■ **Problem to work on**
Please give back every line of the records below, unchanged and in the same order.

■ **Dataset extract**
****************************************

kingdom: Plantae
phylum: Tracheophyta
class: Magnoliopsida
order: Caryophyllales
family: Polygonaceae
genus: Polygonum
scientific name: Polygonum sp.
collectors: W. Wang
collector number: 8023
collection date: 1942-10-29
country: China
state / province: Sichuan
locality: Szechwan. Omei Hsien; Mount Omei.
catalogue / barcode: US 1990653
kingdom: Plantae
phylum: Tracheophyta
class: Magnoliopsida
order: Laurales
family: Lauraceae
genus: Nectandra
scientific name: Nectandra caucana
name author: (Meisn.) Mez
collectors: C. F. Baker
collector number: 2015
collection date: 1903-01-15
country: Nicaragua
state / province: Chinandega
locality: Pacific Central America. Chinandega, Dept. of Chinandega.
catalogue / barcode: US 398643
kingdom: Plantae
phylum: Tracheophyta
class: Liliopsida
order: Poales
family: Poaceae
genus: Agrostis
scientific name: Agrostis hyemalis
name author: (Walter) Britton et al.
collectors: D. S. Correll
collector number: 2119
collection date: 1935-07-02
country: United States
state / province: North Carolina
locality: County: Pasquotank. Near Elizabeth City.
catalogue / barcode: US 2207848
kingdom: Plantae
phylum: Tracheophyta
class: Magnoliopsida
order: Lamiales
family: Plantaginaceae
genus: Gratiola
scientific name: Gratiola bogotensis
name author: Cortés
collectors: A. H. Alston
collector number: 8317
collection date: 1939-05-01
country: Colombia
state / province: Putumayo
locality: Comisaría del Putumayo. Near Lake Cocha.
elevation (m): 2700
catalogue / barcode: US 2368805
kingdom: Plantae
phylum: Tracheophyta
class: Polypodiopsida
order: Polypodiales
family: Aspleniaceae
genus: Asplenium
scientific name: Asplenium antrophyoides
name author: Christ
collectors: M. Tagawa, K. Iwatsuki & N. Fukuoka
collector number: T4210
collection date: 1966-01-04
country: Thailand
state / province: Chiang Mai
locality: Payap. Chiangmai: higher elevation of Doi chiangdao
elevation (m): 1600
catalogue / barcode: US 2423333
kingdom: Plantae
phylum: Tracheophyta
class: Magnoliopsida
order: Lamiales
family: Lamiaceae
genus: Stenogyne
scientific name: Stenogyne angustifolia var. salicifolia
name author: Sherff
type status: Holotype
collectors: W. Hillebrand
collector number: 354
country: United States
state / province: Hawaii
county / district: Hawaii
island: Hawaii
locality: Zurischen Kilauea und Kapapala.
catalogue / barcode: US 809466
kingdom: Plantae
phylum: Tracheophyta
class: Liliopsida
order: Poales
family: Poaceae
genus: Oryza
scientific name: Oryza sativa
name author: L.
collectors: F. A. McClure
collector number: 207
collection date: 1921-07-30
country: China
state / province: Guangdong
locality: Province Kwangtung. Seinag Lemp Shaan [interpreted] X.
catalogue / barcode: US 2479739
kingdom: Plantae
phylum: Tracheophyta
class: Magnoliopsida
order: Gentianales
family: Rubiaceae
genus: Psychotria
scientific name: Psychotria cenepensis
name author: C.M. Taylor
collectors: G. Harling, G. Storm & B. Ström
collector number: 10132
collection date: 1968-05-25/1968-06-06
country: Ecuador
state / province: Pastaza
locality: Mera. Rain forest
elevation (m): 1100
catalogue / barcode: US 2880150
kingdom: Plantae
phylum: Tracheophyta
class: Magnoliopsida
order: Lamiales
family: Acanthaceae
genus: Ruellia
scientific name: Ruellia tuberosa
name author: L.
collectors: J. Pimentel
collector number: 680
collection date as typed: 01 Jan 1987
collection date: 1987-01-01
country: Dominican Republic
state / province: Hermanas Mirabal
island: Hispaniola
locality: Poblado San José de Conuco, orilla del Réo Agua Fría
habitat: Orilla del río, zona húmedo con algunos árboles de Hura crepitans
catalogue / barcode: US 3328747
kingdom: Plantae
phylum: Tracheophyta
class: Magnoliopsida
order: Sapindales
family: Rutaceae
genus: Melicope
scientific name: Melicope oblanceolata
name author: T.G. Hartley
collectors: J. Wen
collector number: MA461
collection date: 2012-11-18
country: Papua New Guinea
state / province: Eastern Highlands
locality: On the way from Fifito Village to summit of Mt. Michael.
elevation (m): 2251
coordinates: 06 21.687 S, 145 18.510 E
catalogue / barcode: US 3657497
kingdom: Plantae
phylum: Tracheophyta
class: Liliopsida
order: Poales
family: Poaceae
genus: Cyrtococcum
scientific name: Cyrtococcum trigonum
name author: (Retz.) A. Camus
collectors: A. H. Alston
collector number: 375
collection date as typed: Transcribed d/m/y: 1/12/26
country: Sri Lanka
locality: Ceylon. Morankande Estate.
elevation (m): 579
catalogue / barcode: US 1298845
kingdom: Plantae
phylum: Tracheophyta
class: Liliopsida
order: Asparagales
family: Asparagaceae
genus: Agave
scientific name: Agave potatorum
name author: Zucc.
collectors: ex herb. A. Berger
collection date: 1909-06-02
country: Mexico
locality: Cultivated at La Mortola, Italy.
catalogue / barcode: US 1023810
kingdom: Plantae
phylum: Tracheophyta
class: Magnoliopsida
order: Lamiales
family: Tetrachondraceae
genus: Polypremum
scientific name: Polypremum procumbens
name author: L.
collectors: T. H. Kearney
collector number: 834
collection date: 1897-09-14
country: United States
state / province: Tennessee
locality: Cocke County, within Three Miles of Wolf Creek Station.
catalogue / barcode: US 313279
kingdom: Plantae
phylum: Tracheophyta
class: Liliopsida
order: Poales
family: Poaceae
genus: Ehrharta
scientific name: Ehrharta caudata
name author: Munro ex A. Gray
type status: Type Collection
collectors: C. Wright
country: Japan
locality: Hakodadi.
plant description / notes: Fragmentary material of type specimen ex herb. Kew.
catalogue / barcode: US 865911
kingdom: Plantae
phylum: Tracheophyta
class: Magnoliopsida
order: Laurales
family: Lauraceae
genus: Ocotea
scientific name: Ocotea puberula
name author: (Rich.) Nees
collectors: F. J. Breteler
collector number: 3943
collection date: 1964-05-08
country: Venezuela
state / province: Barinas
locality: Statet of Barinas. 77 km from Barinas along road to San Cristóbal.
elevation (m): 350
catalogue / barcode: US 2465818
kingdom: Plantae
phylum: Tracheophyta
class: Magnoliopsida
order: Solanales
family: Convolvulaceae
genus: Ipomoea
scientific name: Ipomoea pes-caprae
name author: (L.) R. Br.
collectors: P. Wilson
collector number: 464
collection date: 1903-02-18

****************************************

■ **Expected answer**
kingdom: Plantae
phylum: Tracheophyta
class: Magnoliopsida
order: Caryophyllales
family: Polygonaceae
genus: Polygonum
scientific name: Polygonum sp.
collectors: W. Wang
collector number: 8023
collection date: 1942-10-29
country: China
state / province: Sichuan
locality: Szechwan. Omei Hsien; Mount Omei.
catalogue / barcode: US 1990653
kingdom: Plantae
phylum: Tracheophyta
class: Magnoliopsida
order: Laurales
family: Lauraceae
genus: Nectandra
scientific name: Nectandra caucana
name author: (Meisn.) Mez
collectors: C. F. Baker
collector number: 2015
collection date: 1903-01-15
country: Nicaragua
state / province: Chinandega
locality: Pacific Central America. Chinandega, Dept. of Chinandega.
catalogue / barcode: US 398643
kingdom: Plantae
phylum: Tracheophyta
class: Liliopsida
order: Poales
family: Poaceae
genus: Agrostis
scientific name: Agrostis hyemalis
name author: (Walter) Britton et al.
collectors: D. S. Correll
collector number: 2119
collection date: 1935-07-02
country: United States
state / province: North Carolina
locality: County: Pasquotank. Near Elizabeth City.
catalogue / barcode: US 2207848
kingdom: Plantae
phylum: Tracheophyta
class: Magnoliopsida
order: Lamiales
family: Plantaginaceae
genus: Gratiola
scientific name: Gratiola bogotensis
name author: Cortés
collectors: A. H. Alston
collector number: 8317
collection date: 1939-05-01
country: Colombia
state / province: Putumayo
locality: Comisaría del Putumayo. Near Lake Cocha.
elevation (m): 2700
catalogue / barcode: US 2368805
kingdom: Plantae
phylum: Tracheophyta
class: Polypodiopsida
order: Polypodiales
family: Aspleniaceae
genus: Asplenium
scientific name: Asplenium antrophyoides
name author: Christ
collectors: M. Tagawa, K. Iwatsuki & N. Fukuoka
collector number: T4210
collection date: 1966-01-04
country: Thailand
state / province: Chiang Mai
locality: Payap. Chiangmai: higher elevation of Doi chiangdao
elevation (m): 1600
catalogue / barcode: US 2423333
kingdom: Plantae
phylum: Tracheophyta
class: Magnoliopsida
order: Lamiales
family: Lamiaceae
genus: Stenogyne
scientific name: Stenogyne angustifolia var. salicifolia
name author: Sherff
type status: Holotype
collectors: W. Hillebrand
collector number: 354
country: United States
state / province: Hawaii
county / district: Hawaii
island: Hawaii
locality: Zurischen Kilauea und Kapapala.
catalogue / barcode: US 809466
kingdom: Plantae
phylum: Tracheophyta
class: Liliopsida
order: Poales
family: Poaceae
genus: Oryza
scientific name: Oryza sativa
name author: L.
collectors: F. A. McClure
collector number: 207
collection date: 1921-07-30
country: China
state / province: Guangdong
locality: Province Kwangtung. Seinag Lemp Shaan [interpreted] X.
catalogue / barcode: US 2479739
kingdom: Plantae
phylum: Tracheophyta
class: Magnoliopsida
order: Gentianales
family: Rubiaceae
genus: Psychotria
scientific name: Psychotria cenepensis
name author: C.M. Taylor
collectors: G. Harling, G. Storm & B. Ström
collector number: 10132
collection date: 1968-05-25/1968-06-06
country: Ecuador
state / province: Pastaza
locality: Mera. Rain forest
elevation (m): 1100
catalogue / barcode: US 2880150
kingdom: Plantae
phylum: Tracheophyta
class: Magnoliopsida
order: Lamiales
family: Acanthaceae
genus: Ruellia
scientific name: Ruellia tuberosa
name author: L.
collectors: J. Pimentel
collector number: 680
collection date as typed: 01 Jan 1987
collection date: 1987-01-01
country: Dominican Republic
state / province: Hermanas Mirabal
island: Hispaniola
locality: Poblado San José de Conuco, orilla del Réo Agua Fría
habitat: Orilla del río, zona húmedo con algunos árboles de Hura crepitans
catalogue / barcode: US 3328747
kingdom: Plantae
phylum: Tracheophyta
class: Magnoliopsida
order: Sapindales
family: Rutaceae
genus: Melicope
scientific name: Melicope oblanceolata
name author: T.G. Hartley
collectors: J. Wen
collector number: MA461
collection date: 2012-11-18
country: Papua New Guinea
state / province: Eastern Highlands
locality: On the way from Fifito Village to summit of Mt. Michael.
elevation (m): 2251
coordinates: 06 21.687 S, 145 18.510 E
catalogue / barcode: US 3657497
kingdom: Plantae
phylum: Tracheophyta
class: Liliopsida
order: Poales
family: Poaceae
genus: Cyrtococcum
scientific name: Cyrtococcum trigonum
name author: (Retz.) A. Camus
collectors: A. H. Alston
collector number: 375
collection date as typed: Transcribed d/m/y: 1/12/26
country: Sri Lanka
locality: Ceylon. Morankande Estate.
elevation (m): 579
catalogue / barcode: US 1298845
kingdom: Plantae
phylum: Tracheophyta
class: Liliopsida
order: Asparagales
family: Asparagaceae
genus: Agave
scientific name: Agave potatorum
name author: Zucc.
collectors: ex herb. A. Berger
collection date: 1909-06-02
country: Mexico
locality: Cultivated at La Mortola, Italy.
catalogue / barcode: US 1023810
kingdom: Plantae
phylum: Tracheophyta
class: Magnoliopsida
order: Lamiales
family: Tetrachondraceae
genus: Polypremum
scientific name: Polypremum procumbens
name author: L.
collectors: T. H. Kearney
collector number: 834
collection date: 1897-09-14
country: United States
state / province: Tennessee
locality: Cocke County, within Three Miles of Wolf Creek Station.
catalogue / barcode: US 313279
kingdom: Plantae
phylum: Tracheophyta
class: Liliopsida
order: Poales
family: Poaceae
genus: Ehrharta
scientific name: Ehrharta caudata
name author: Munro ex A. Gray
type status: Type Collection
collectors: C. Wright
country: Japan
locality: Hakodadi.
plant description / notes: Fragmentary material of type specimen ex herb. Kew.
catalogue / barcode: US 865911
kingdom: Plantae
phylum: Tracheophyta
class: Magnoliopsida
order: Laurales
family: Lauraceae
genus: Ocotea
scientific name: Ocotea puberula
name author: (Rich.) Nees
collectors: F. J. Breteler
collector number: 3943
collection date: 1964-05-08
country: Venezuela
state / province: Barinas
locality: Statet of Barinas. 77 km from Barinas along road to San Cristóbal.
elevation (m): 350
catalogue / barcode: US 2465818
kingdom: Plantae
phylum: Tracheophyta
class: Magnoliopsida
order: Solanales
family: Convolvulaceae
genus: Ipomoea
scientific name: Ipomoea pes-caprae
name author: (L.) R. Br.
collectors: P. Wilson
collector number: 464
collection date: 1903-02-18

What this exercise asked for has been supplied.